ミスターから慎之助に証のブレザーを−。阿部の2000安打達成を受け、巨人終身名誉監督の長嶋茂雄氏(81)が名球会ブレザーの贈呈役の最有力候補となっていることが13日、分かった。

 今季中の本拠地東京ドームでの開催試合で表彰式を行う予定で、名球会の先輩から達成者へのブレザー授与は恒例のイベントとなっている。自身も2000安打を達成している長嶋氏が贈呈役を務めるのはパーティーなどではあるが、球場でのセレモニーでは異例となる。

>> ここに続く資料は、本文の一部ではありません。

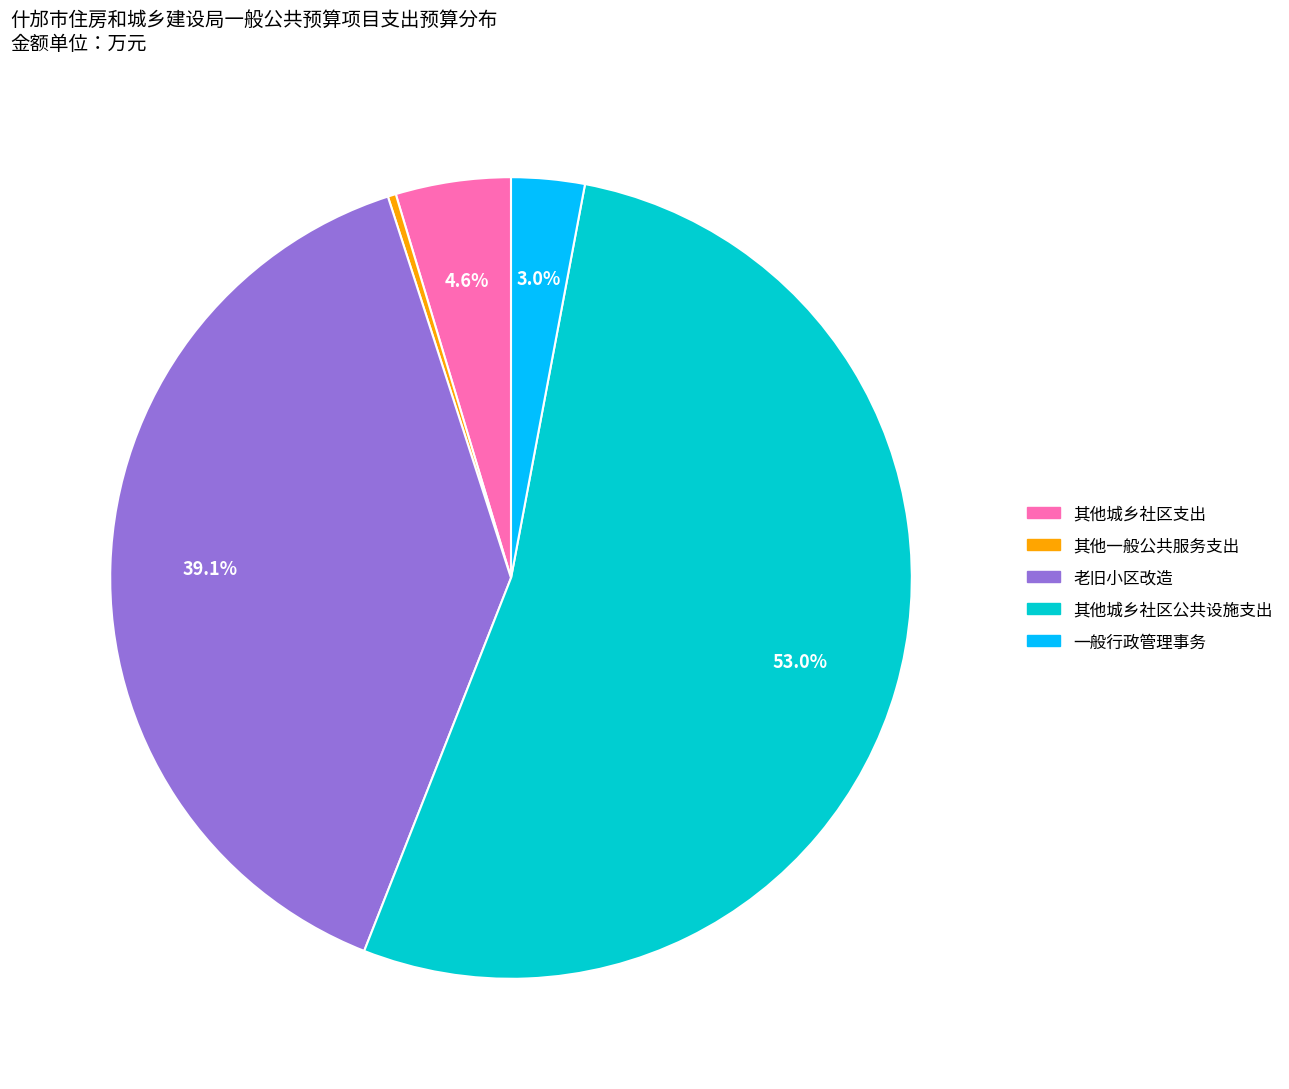

What is the smallest slice in the pie chart?

其他一般公共服务支出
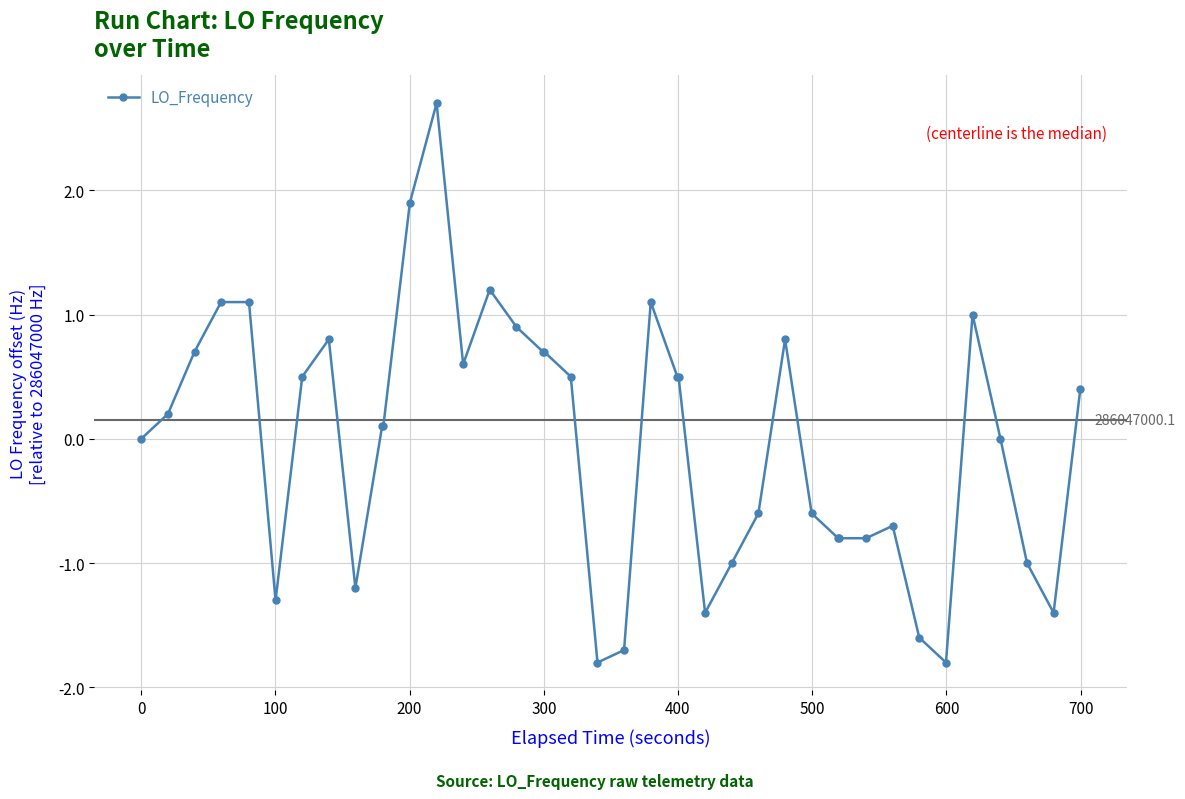

True or false: the data has more than 1 interior local peaks.

True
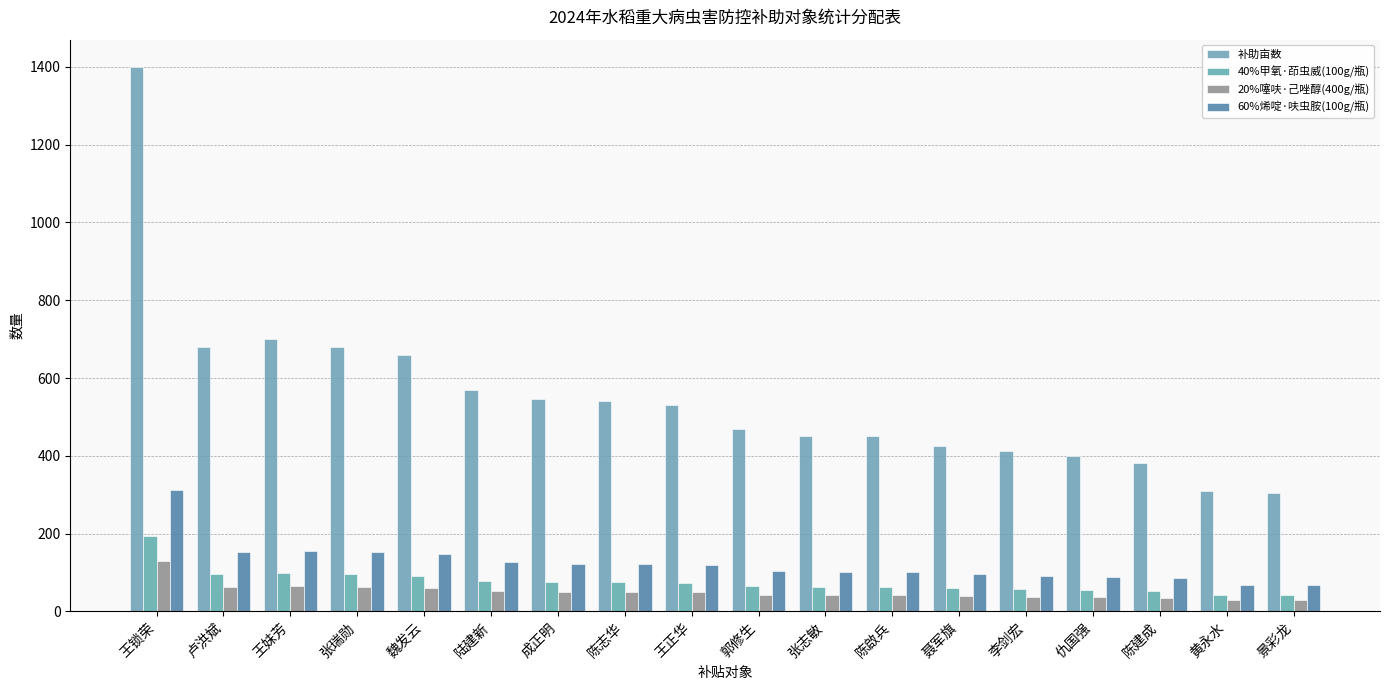

What is the value of the 40%甲氧·茚虫威(100g/瓶) bar at the 4th from the left?

95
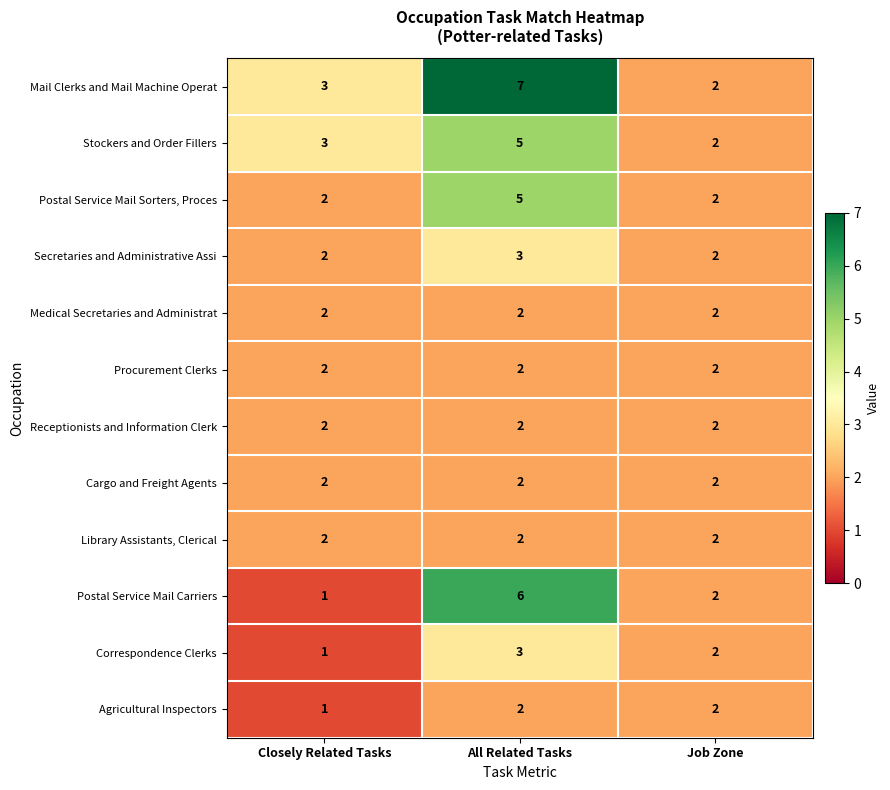

At which category is the sum across all series the highest?

All Related Tasks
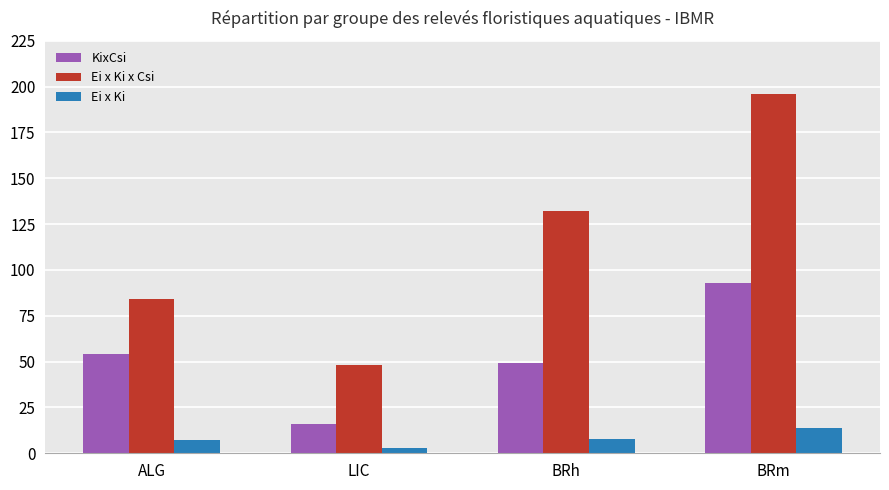

How many bars are there in each group?

3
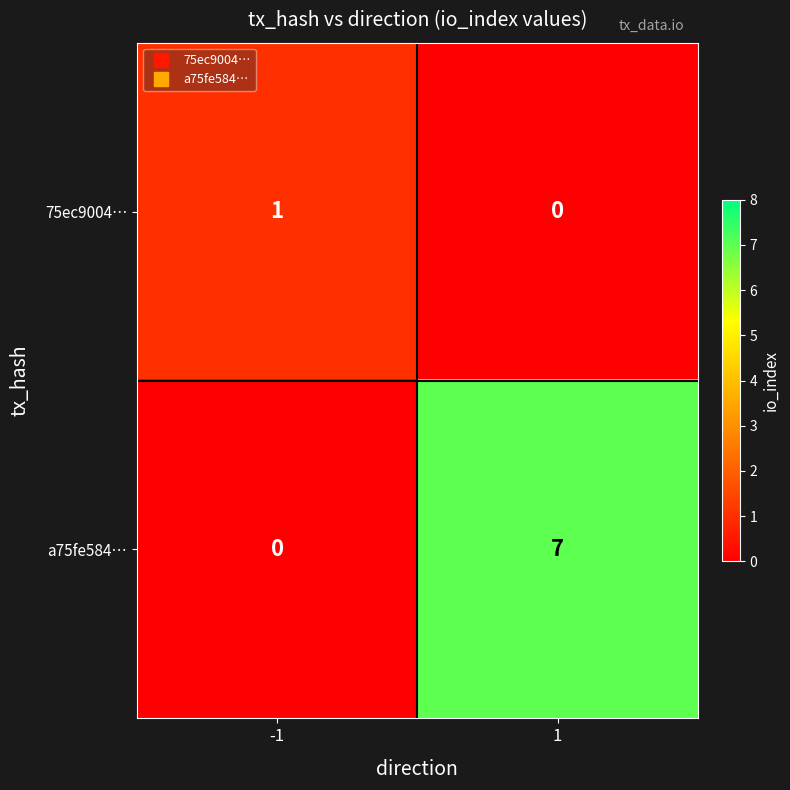

What is the greatest value displayed?

7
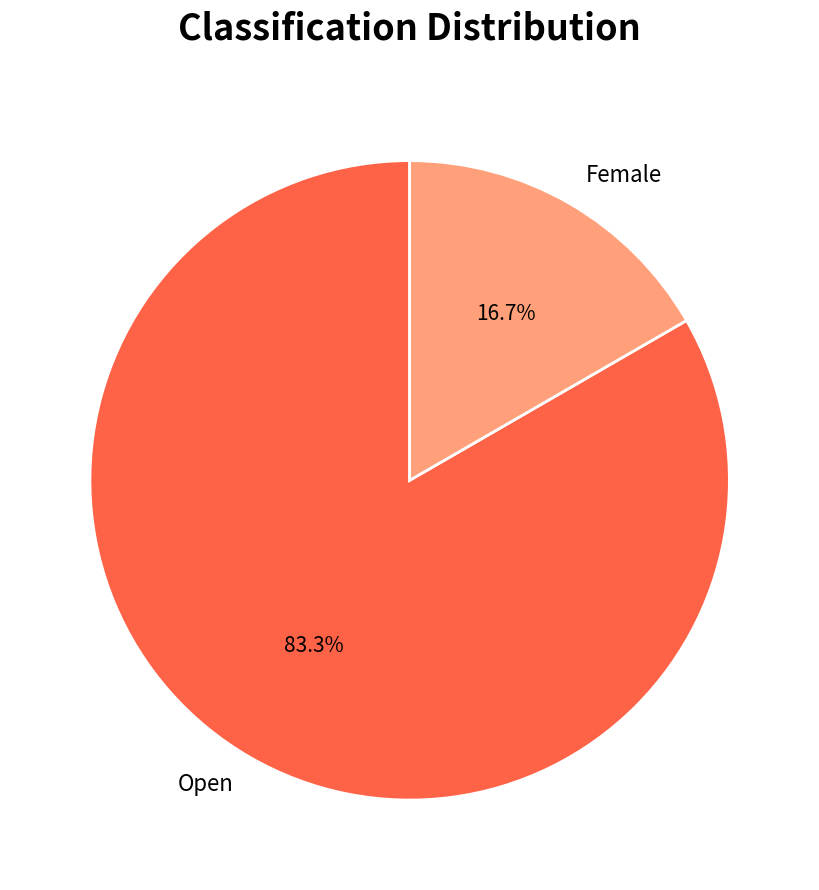

What portion of the pie excludes Female?

83.3%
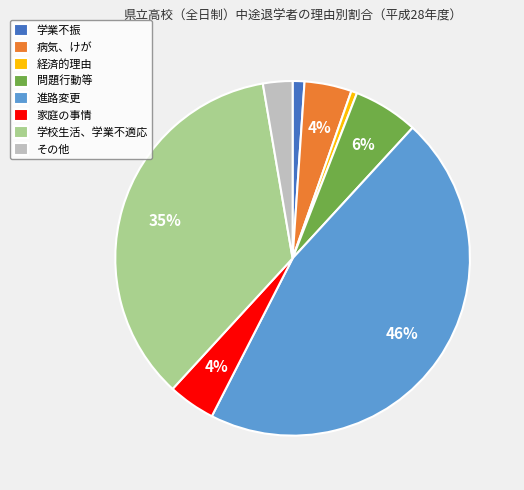

True or false: 学校生活、学業不適応 accounts for 50% of the total.

False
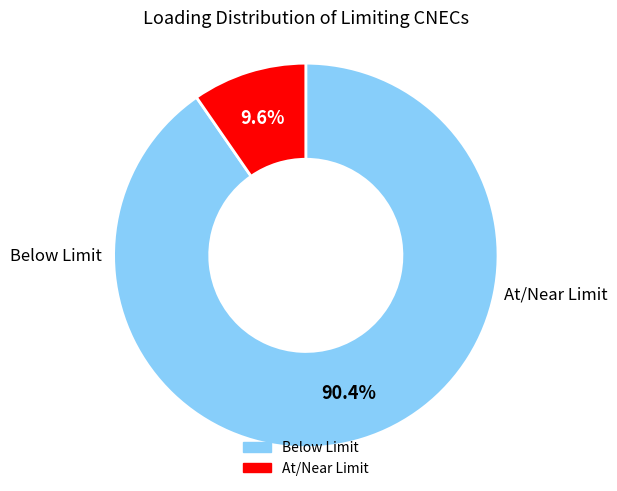

Count the number of slices in the pie.

2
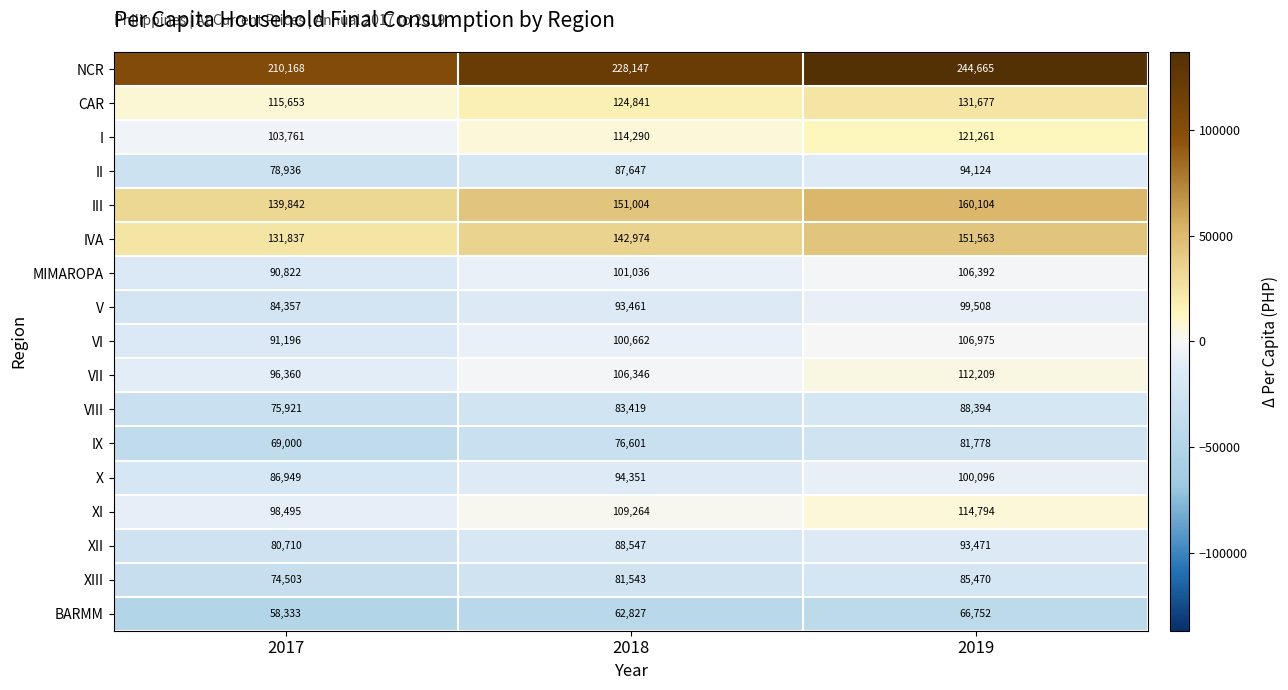

Is the value of I at 2018 greater than the value of IVA at 2017?

No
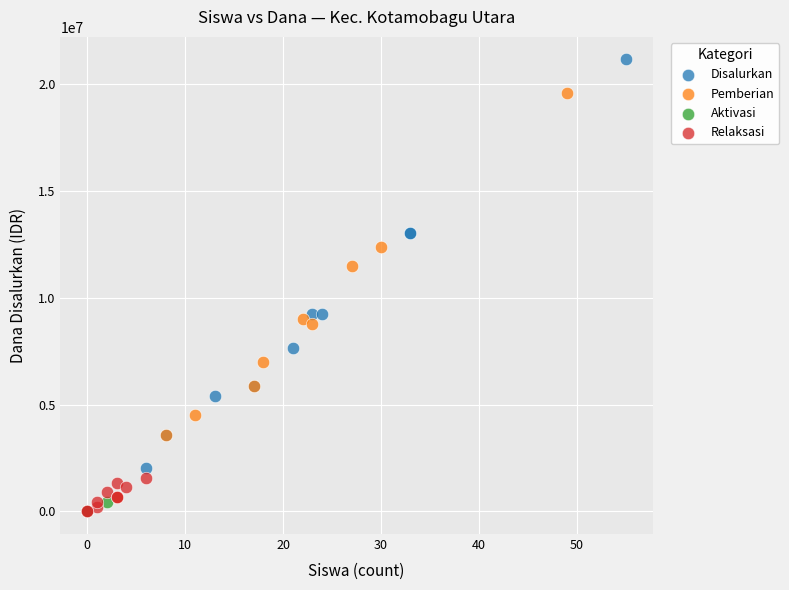

Which series has the widest spread of Y values?

Disalurkan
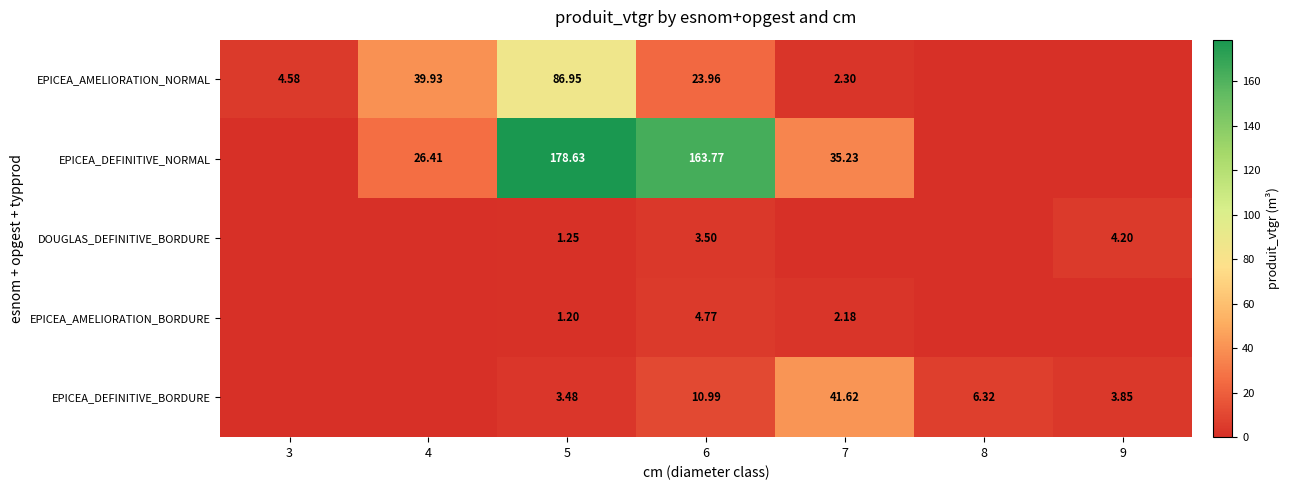

At how many categories does at least one series exceed 69?

2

 長嶋氏にとって阿部は監督ラストイヤーの01年に入団した最後のドラ1選手。正捕手に抜てきし、名選手への礎をともに築いた。現場での指揮を退いた後も、春季キャンプなどでは打撃指導を行う姿がある。今でもオフは食事に行くこともあり、14年オフは「このチームは、慎之助がやらないといけない」と熱く何度も語りかけたという。

 球団生え抜きでは5人しか達成しておらず、柴田勲以来、37年ぶりの快挙。巨人軍の象徴的存在である長嶋氏が阿部の分厚い上半身に、栄光のブレザーの袖を通させる瞬間は、最高のショットとなりそうだ。